Dreimal umgezogen ist einmal abgebrannt

Nach dieser Weisheit sollte die Jugendstelle reichlich Asche im Keller haben. Oder freundlicher formuliert: Die Jugendstelle war stets bei den Jugendlichen, befand sich also immer dort, wo sie gebraucht wurde, mit dem Ohr am Puls der Jugendlichen.

Hier die "umzug-reiche" Geschichte der Jugendstelle Perlach.

Seit 1996

Pfarrei Christus Erlöser - Kirchenzentrum St. Maximilian Kolbe

Therese-Giehse-Allee 73

Dafür ging es dann in eine frischgebaute Wohnung neben der Pfarrei St. Maximilian Kolbe.Weitere Umzüge sind derzeit nicht in Planung ...

 

  

1994 - 1996

Container

Pfarrgarten St. Michael, Perlach

Aus der Not wurde eine Tugend und so zog die Jugendstelle kurzerhand "übergangsweise" in zwei Baucontainer. Wie es bei Provisorien so ist, dauerte die Container-Zeit ein "bißchen" länger als geplant ...

  

1983 - 1994

Pfarrei St. Michael, Perlach

St.-Koloman-Str. 7

Im Neubau des Kindergartens in St. Michael konnte eine Wohnung für die Jugendstelle angemietet werden, bis die Pfarrei diese selbst benötigte.

  

 

1979 - 1983

Kirchliches Jugendzentrum Neuperlach

Paul-Löbe-Str. 13

Bei der Planung des Kirchlichen Jugendzentrums Neuperlach (im Stephanszentrum) plante die Jugendstelle fleißig mit. Jugendliche übernahmen tatkräftig Teile des Kellerausbaus.

Die Schwierigkeiten, die sich in der konkreten Arbeit mit verschiedenen Zielgruppen ergaben, legten schließlich eine Trennung der Stellen nahe.

  

1975 - 1979

Pfarrei St. Stephan

Jakob-Kaiser-Str. 9 und Ollenhauerstr. 7 (Pfarrbüro)

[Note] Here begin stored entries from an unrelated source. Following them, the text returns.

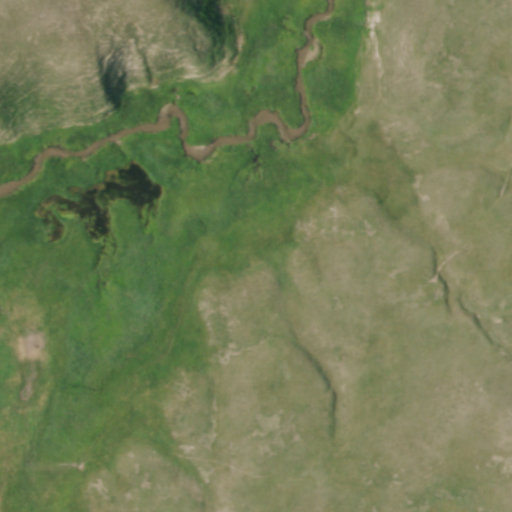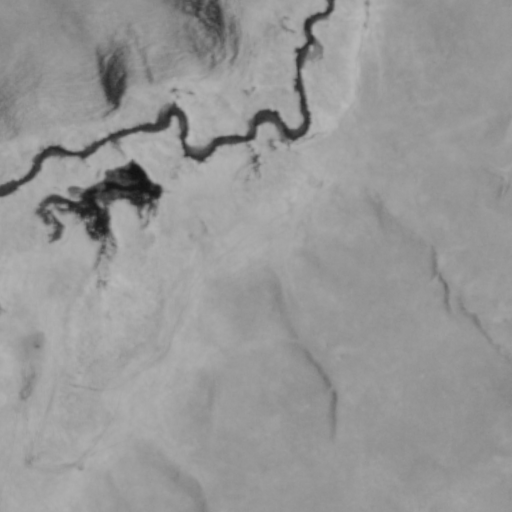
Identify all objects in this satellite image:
river: (196, 93)
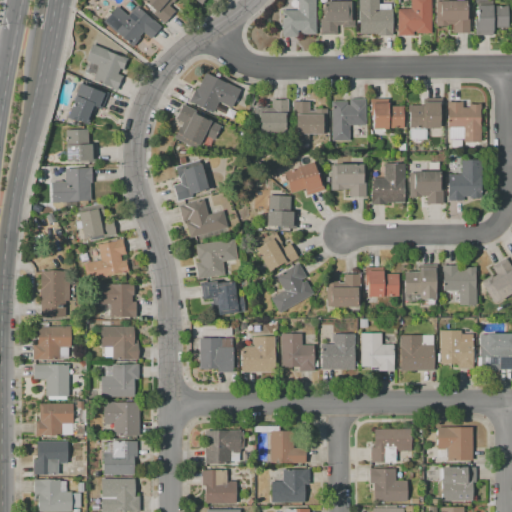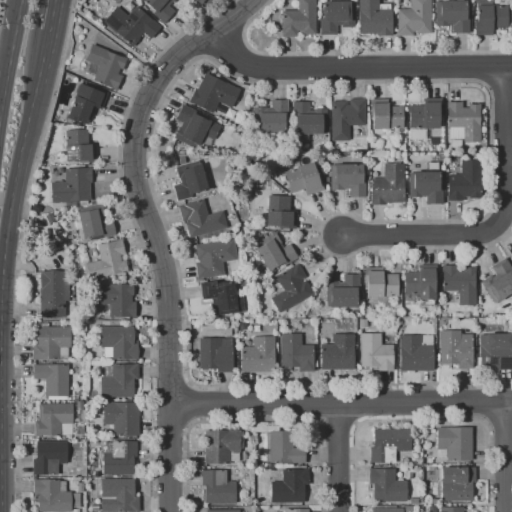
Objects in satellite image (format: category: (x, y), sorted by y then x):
building: (198, 1)
building: (199, 1)
road: (18, 8)
building: (158, 8)
building: (160, 8)
road: (235, 13)
road: (235, 14)
building: (450, 14)
building: (511, 14)
building: (334, 15)
building: (451, 15)
road: (51, 16)
building: (335, 16)
building: (488, 16)
building: (375, 17)
building: (372, 18)
building: (413, 18)
building: (414, 18)
building: (490, 18)
building: (297, 19)
building: (299, 19)
building: (129, 24)
building: (130, 24)
road: (7, 37)
road: (191, 43)
road: (225, 47)
road: (12, 50)
road: (349, 52)
road: (42, 60)
building: (105, 65)
building: (105, 65)
road: (355, 65)
road: (486, 69)
road: (270, 80)
road: (499, 87)
building: (212, 92)
building: (213, 93)
building: (83, 103)
building: (84, 103)
road: (3, 109)
building: (384, 114)
building: (384, 114)
building: (423, 114)
building: (424, 115)
building: (271, 116)
building: (270, 117)
building: (344, 117)
building: (346, 117)
building: (306, 121)
building: (462, 121)
building: (306, 122)
building: (463, 123)
building: (193, 126)
building: (193, 127)
road: (0, 128)
building: (420, 145)
building: (77, 146)
building: (78, 146)
building: (401, 147)
road: (17, 160)
building: (301, 178)
building: (346, 178)
building: (188, 179)
building: (302, 179)
building: (347, 179)
building: (188, 180)
building: (463, 181)
building: (464, 181)
building: (387, 185)
building: (387, 185)
building: (423, 185)
building: (71, 186)
building: (71, 186)
building: (425, 186)
building: (278, 212)
building: (279, 212)
building: (199, 218)
building: (200, 218)
road: (495, 222)
building: (93, 223)
building: (94, 223)
road: (156, 249)
building: (271, 251)
building: (272, 251)
building: (211, 257)
building: (213, 257)
building: (511, 257)
building: (106, 260)
building: (107, 261)
building: (419, 281)
building: (421, 281)
building: (497, 281)
building: (498, 281)
building: (379, 282)
building: (379, 282)
building: (459, 282)
building: (460, 283)
building: (289, 288)
building: (290, 288)
building: (341, 291)
building: (342, 291)
building: (52, 293)
building: (52, 293)
building: (220, 297)
building: (114, 298)
building: (114, 298)
building: (221, 298)
building: (399, 321)
building: (362, 323)
building: (49, 341)
building: (118, 341)
building: (49, 342)
building: (117, 342)
building: (454, 348)
building: (455, 348)
building: (374, 351)
building: (494, 351)
building: (495, 351)
building: (294, 352)
building: (295, 352)
building: (336, 352)
building: (337, 352)
building: (374, 352)
building: (414, 352)
building: (213, 353)
building: (215, 353)
building: (414, 353)
building: (256, 354)
building: (257, 355)
building: (82, 367)
building: (51, 378)
building: (53, 379)
building: (117, 380)
road: (169, 380)
building: (118, 381)
road: (188, 382)
building: (80, 383)
building: (78, 393)
building: (72, 394)
road: (317, 401)
road: (485, 401)
road: (353, 402)
road: (187, 403)
building: (79, 404)
road: (340, 404)
building: (120, 417)
building: (120, 417)
building: (53, 419)
road: (317, 419)
road: (335, 419)
building: (54, 420)
road: (499, 420)
road: (168, 421)
road: (484, 421)
road: (189, 422)
road: (355, 422)
building: (264, 428)
building: (79, 430)
building: (250, 438)
building: (453, 442)
building: (454, 442)
building: (387, 443)
building: (388, 443)
building: (220, 446)
building: (221, 446)
building: (282, 448)
building: (284, 449)
road: (502, 456)
building: (47, 457)
building: (48, 457)
building: (117, 457)
building: (118, 457)
road: (337, 458)
building: (97, 474)
building: (455, 483)
building: (456, 483)
building: (385, 485)
building: (386, 485)
building: (287, 486)
building: (289, 486)
building: (79, 487)
building: (216, 487)
building: (217, 487)
building: (95, 495)
building: (116, 495)
building: (117, 495)
building: (49, 496)
building: (51, 496)
building: (75, 500)
building: (249, 501)
building: (94, 506)
road: (150, 507)
road: (352, 508)
building: (385, 509)
building: (386, 509)
building: (449, 509)
building: (451, 509)
building: (75, 510)
building: (219, 510)
building: (293, 510)
building: (295, 510)
building: (222, 511)
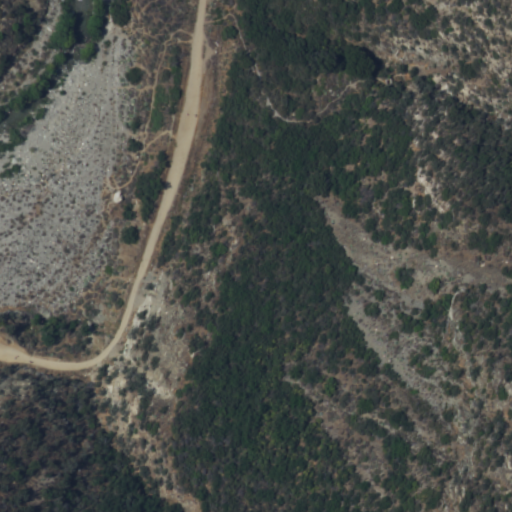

Mit der neuer Jugendpflegerin wurde ein Raum in der Pfarrbüro-Wohnung von St. Stephan Sitz der Jugendstelle. Im Zuge der weiteren Bautätigkeit am Wohnring zog das Pfarrbüro mitsamt der Jugendstelle in die "richtige" Wohnung des Pfarrbüros um.

1972 -1975

Pfarrei St. Jakobus

Quiddestr. 68, 1. Stock (pfarreieigenes Hochhaus)

Mit dem Entstehen Neuperlachs und der damit verbundenen Teilung des Dekanats Ramersdorf (die Ottobrunner Pfarreien wurden abgetrennt) zog die Jugendstelle in die Wohnung (!) der Jugendpflegerin ins Pfarrhaus von St. Jakobus, die - oh Wunder - beim offenen Treff schon bald aus allen Nähten zu platzen drohte.

1968 - 1972

Pfarrei St. Magdalena, Ottobrunn

Ottostr. 102 (Jugendheim)

Das Dekanat umfasste damals die folgenden Pfarreien:
Stadtgebiet München
St. Pius, Maria Ramersdorf, Verklärung Christi, St. Bernhard, St. Michael, St. Bruder Klaus, Kuratie Neu-Perlach
Landkreis München
Rosenkranzkönign (Neubiberg), St. Otto (Ottobrunn), St. Magdalena (Ottobrunn)

Das Entstehen des Stadtteils Neuperlach zog eine räumliche Neuorientierung der Jugendstelle nach sich.